Il a relancé le débat exactement sur le terrain où l’avait placé la droite : l’impossibilité, sauf pour « quelques familles », d’intégrer ces populations dont les « modes de vie extrêmement différents des nôtres » et entrent « en confrontation » avec les populations voisines. Dès lors, sauf exception, « il n’y a pas d’autre solution » que de démanteler les campements et de renvoyer leurs occupants dans leur pays d’origine.

Ce faisant, le ministre de l’intérieur sait qu’il exprime, tout haut, l’irritation de bon nombre des élus locaux concernés et qu’il répond à leur sentiment d’impuissance. De même, il veut entendre l’exaspération devant l’augmentation de la petite délinquance dans la capitale ou quelques grandes villes, à laquelle les Roms contribuent pour une part non négligeable – en particulier les mineurs, souvent organisés par des réseaux mafieux.

Si ce n’est du cynisme, drapé dans un langage de « vérité », c’est une faute lourde. Politique autant que morale. Depuis des semaines, sans même que l’extrême droite ait besoin de s’y employer, la droite a délibérément choisi de faire de la « menace » que constitueraient les Roms un thème explosif des prochaines élections municipales et, au-delà, européennes. En apportant de l’eau à son moulin, M. Valls donne crédit à cette campagne qui joue, sans vergogne, sur la peur de l’étranger et fait des Roms des boucs émissaires parfaits.

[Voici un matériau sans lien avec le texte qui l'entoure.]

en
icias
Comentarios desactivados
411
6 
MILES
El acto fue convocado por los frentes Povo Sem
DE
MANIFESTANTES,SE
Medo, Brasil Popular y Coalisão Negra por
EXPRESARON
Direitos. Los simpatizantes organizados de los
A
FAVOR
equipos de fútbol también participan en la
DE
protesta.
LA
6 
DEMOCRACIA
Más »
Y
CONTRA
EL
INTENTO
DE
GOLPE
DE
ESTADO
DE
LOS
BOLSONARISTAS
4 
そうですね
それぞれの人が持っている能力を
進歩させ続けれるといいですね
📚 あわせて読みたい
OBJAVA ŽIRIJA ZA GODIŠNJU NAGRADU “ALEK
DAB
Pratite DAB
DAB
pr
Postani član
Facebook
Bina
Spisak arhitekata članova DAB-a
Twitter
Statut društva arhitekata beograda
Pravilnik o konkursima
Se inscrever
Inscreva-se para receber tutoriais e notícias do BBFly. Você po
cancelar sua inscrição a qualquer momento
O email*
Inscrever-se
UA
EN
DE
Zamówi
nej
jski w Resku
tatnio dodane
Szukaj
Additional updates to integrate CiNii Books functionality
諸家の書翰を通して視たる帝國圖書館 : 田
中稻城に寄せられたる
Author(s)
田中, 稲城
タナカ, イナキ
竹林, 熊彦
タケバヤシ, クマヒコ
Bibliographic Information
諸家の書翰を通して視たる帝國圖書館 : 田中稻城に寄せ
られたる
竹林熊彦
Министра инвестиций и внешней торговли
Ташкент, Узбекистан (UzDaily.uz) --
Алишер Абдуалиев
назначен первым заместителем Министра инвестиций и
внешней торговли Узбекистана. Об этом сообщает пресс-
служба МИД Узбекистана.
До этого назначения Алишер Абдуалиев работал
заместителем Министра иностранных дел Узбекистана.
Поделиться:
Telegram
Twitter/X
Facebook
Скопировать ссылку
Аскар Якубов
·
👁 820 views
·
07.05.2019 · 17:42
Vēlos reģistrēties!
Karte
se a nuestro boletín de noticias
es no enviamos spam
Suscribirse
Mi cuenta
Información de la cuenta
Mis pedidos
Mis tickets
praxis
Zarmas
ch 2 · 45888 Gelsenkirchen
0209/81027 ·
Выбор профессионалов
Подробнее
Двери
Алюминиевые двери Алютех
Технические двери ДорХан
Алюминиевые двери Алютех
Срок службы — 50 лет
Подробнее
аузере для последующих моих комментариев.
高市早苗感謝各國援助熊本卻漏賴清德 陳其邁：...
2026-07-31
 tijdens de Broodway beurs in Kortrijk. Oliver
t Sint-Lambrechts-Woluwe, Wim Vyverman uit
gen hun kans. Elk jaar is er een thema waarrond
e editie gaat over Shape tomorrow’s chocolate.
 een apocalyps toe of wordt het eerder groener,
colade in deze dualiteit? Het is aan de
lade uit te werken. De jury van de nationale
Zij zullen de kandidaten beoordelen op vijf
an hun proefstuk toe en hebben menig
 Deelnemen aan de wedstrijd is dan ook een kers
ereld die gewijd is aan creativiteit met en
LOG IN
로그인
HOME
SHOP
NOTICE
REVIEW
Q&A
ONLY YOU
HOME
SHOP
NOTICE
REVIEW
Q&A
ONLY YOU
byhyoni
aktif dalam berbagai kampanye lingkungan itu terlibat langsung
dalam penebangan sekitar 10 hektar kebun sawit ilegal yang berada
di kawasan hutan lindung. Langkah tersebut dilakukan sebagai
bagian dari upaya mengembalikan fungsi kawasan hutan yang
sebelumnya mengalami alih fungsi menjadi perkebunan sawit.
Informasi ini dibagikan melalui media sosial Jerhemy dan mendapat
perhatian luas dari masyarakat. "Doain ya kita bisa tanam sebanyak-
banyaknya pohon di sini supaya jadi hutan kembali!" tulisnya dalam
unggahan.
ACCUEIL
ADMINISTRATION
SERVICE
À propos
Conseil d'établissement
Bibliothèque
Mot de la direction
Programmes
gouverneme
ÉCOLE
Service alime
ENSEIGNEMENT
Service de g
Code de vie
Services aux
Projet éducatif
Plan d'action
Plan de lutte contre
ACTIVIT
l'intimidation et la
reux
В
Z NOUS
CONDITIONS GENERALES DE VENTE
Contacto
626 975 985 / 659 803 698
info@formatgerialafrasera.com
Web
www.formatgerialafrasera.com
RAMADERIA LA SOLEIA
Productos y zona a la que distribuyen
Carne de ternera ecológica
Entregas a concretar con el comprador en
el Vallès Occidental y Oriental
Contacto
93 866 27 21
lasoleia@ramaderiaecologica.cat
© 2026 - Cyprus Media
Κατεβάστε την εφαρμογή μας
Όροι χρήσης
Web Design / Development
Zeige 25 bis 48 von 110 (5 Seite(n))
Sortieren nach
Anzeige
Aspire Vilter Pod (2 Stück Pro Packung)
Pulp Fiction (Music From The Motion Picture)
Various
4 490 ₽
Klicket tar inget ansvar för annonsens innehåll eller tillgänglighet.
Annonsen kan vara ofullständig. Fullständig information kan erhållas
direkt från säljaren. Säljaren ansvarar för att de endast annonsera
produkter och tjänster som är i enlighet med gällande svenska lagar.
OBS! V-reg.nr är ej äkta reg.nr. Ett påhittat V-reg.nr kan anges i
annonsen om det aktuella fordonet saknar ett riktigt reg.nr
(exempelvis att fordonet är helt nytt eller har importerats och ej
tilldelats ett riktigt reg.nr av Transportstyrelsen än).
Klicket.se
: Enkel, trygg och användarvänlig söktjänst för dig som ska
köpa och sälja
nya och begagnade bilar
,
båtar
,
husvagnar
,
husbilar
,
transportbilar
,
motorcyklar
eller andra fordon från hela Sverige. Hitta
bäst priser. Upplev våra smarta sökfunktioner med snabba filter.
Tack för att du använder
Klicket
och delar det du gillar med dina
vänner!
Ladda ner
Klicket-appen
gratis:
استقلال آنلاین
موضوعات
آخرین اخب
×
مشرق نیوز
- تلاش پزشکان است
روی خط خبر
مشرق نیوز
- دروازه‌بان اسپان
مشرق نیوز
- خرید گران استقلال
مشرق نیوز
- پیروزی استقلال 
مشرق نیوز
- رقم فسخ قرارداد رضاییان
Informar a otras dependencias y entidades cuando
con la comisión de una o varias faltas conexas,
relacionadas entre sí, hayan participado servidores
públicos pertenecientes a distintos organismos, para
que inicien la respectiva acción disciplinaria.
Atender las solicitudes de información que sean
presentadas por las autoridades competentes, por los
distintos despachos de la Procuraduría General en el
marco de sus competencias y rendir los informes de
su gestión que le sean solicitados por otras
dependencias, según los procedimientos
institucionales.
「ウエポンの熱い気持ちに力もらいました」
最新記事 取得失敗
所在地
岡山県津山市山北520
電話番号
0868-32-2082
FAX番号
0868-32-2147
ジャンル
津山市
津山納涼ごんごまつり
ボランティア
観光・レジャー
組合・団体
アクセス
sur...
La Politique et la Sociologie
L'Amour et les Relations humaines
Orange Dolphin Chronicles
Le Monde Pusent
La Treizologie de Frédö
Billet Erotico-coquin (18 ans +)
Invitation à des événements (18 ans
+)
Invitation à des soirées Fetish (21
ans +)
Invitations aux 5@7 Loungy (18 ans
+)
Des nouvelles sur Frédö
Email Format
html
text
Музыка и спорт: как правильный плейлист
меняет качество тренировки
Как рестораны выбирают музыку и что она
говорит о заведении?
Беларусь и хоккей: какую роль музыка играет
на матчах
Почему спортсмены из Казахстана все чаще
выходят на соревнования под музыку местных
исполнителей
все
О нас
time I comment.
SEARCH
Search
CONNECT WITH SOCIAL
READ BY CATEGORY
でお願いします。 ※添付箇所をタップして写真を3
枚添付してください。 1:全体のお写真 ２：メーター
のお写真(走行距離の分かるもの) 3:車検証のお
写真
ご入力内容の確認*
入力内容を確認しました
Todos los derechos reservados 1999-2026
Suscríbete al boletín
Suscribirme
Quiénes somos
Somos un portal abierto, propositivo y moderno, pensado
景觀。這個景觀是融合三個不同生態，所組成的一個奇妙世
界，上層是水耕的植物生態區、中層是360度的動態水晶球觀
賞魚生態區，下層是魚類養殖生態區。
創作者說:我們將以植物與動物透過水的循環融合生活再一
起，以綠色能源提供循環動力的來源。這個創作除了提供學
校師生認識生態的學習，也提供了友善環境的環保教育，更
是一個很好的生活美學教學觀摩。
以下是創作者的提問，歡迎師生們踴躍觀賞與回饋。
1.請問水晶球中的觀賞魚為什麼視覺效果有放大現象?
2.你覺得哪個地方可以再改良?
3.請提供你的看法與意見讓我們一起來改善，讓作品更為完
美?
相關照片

Mais en désignant l’ensemble d’une population étrangère – et néanmoins européenne –, en stigmatisant une population ethniquement étiquetée, en la jugeant incapable de s’intégrer en France, le ministre de l’intérieur renonce à des principes élémentaires républicains : l’accueil, l’intégration, la solidarité.

Plusieurs voix, à gauche, l’ont immédiatement déploré. Celle de Martine Aubry, maire de Lille, qui a invoqué « l’humanité et l’efficacité, c’est-à-dire la République ». Celle du ministre Arnaud Montebourg, qui a jugé le propos de M. Valls « excessif » et estimé qu’il devait être « corrigé ». Il a raison.

Et c’est au président de la République de le faire, avec fermeté et, si possible, sérénité. C’est sa responsabilité et son devoir.